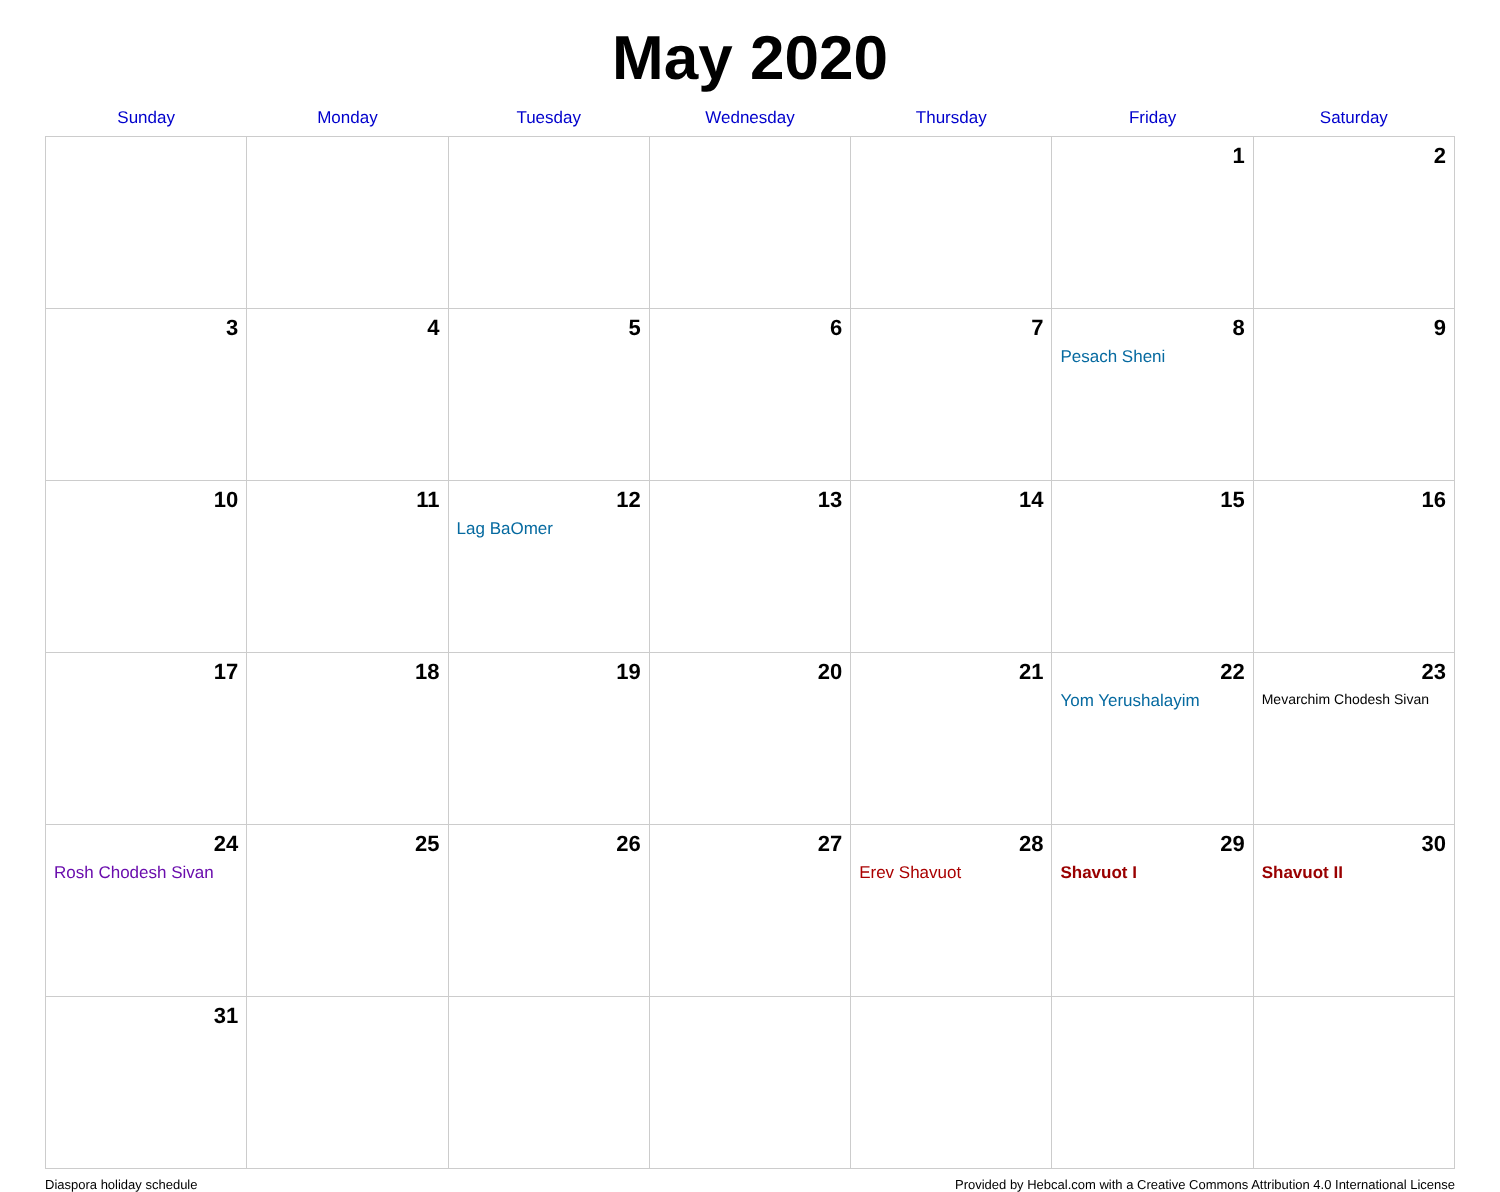May 2020
| Sunday | Monday | Tuesday | Wednesday | Thursday | Friday | Saturday |
| --- | --- | --- | --- | --- | --- | --- |
| | | | | | 1 | 2 |
| 3 | 4 | 5 | 6 | 7 | 8 Pesach Sheni | 9 |
| 10 | 11 | 12 Lag BaOmer | 13 | 14 | 15 | 16 |
| 17 | 18 | 19 | 20 | 21 | 22 Yom Yerushalayim | 23 Mevarchim Chodesh Sivan |
| 24 Rosh Chodesh Sivan | 25 | 26 | 27 | 28 Erev Shavuot | 29 Shavuot I | 30 Shavuot II |
| 31 | | | | | | |
Diaspora holiday schedule Provided by Hebcal.com with a Creative Commons Attribution 4.0 International License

Task to carry out
All entries above are to be restated exactly, with every image omitted.

Response for this exercise
May 2020
| Sunday | Monday | Tuesday | Wednesday | Thursday | Friday | Saturday |
| --- | --- | --- | --- | --- | --- | --- |
| | | | | | 1 | 2 |
| 3 | 4 | 5 | 6 | 7 | 8 Pesach Sheni | 9 |
| 10 | 11 | 12 Lag BaOmer | 13 | 14 | 15 | 16 |
| 17 | 18 | 19 | 20 | 21 | 22 Yom Yerushalayim | 23 Mevarchim Chodesh Sivan |
| 24 Rosh Chodesh Sivan | 25 | 26 | 27 | 28 Erev Shavuot | 29 Shavuot I | 30 Shavuot II |
| 31 | | | | | | |
Diaspora holiday schedule Provided by Hebcal.com with a Creative Commons Attribution 4.0 International License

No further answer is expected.